In this regular series, I will review some of the yoga books I read giving a description of the book, my opinions on what I’ve read and any key takeaways I have after reading it. In this post, the first in the series, I will be reviewing Namaslay by Candace Moore.
The reason I ordered this book was because I had been following Candace’s channel on YouTube for a while and loved her style of teaching yoga and her expertise. When it arrived, I was immediately impressed by the size and thickness of the book – it is huge! This is amazing for seeing the pose photos in detail and also is a clue to the depth she goes into.

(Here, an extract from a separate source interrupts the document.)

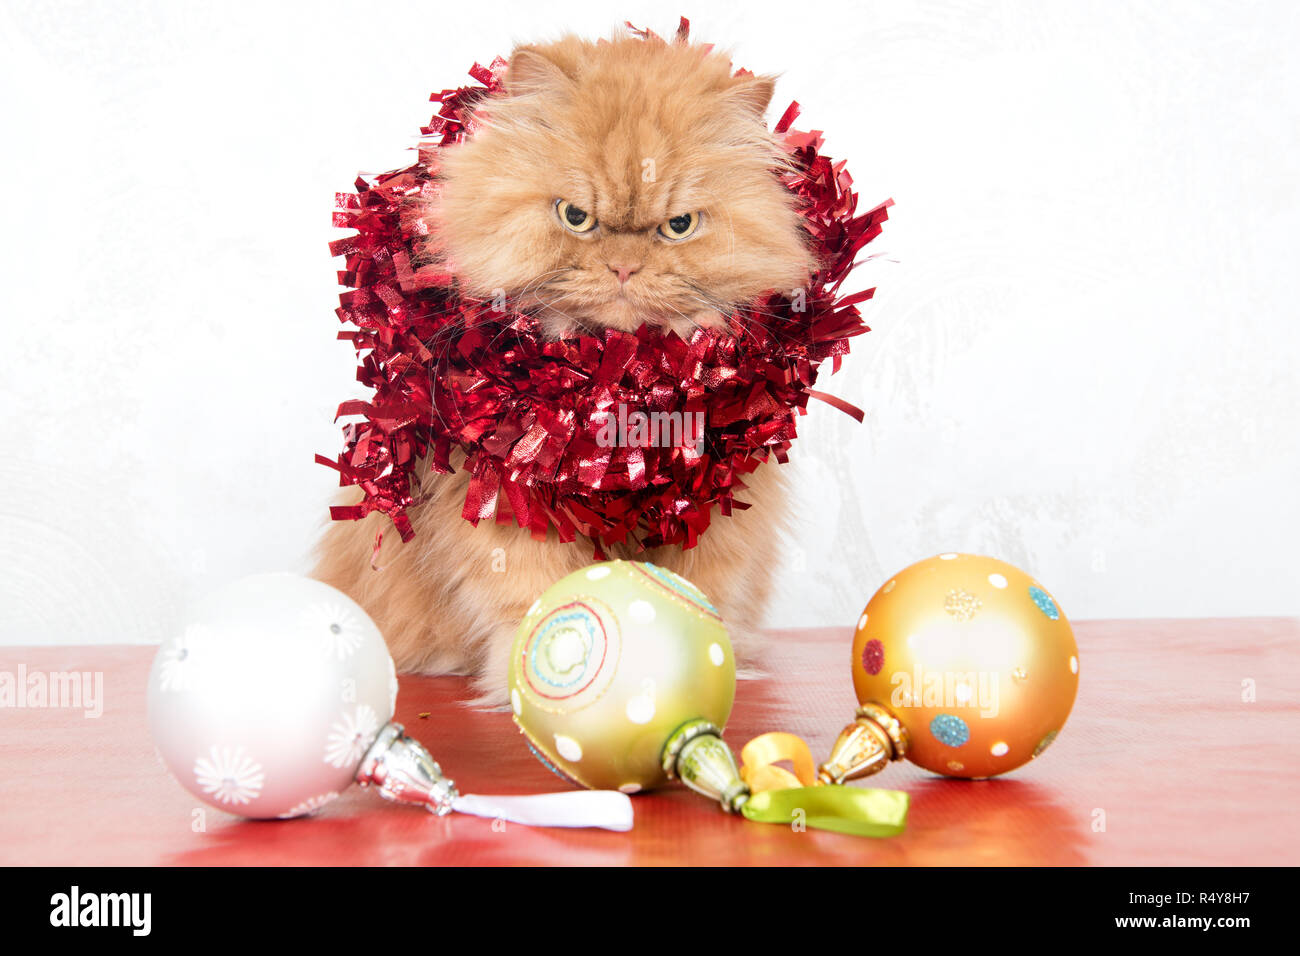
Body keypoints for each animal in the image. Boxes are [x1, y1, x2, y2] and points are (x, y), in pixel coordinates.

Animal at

Namaslay is part memoir, part yoga pose instruction guide. Candace has an interesting story as to how she came to yoga. Long story short, she developed an autoimmune disease which totally destroyed her body for a long time. After suffering for several years, she began the process of healing her body through diet and exercise including yoga. Her story is woven throughout the book and is written in a refreshingly honest and engaging way. I looked forward to reading these sections. Despite all she’s been through with her health, Candace is positive and uplifting.
The majority of the book is a yoga guide. There are hundreds of clear, sharp photos of yoga poses – from beginner to advanced all annotated with detailed guidance and alignment advice. These have proven so useful to me when working on certain poses. It’s amazing the difference the correct alignment has on your practice. Not only that, but there are also a range of 30 day yoga challenges for different purposes – back pain for example. So if you aren’t sure what to do with the poses or how to link them, following one of the plans is a great place to start.
The main reason I love this book though is that it’s written in a way that makes yoga accessible to anyone. It mentions the Sanskrit terms but everything is explained and detailed in easy to understand language. I would definitely recommend this book to anyone that practises yoga or wants to start doing so. You can find it on Amazon and can find out more about Candace by searching ‘Yoga by Candace’ on YouTube or her blog.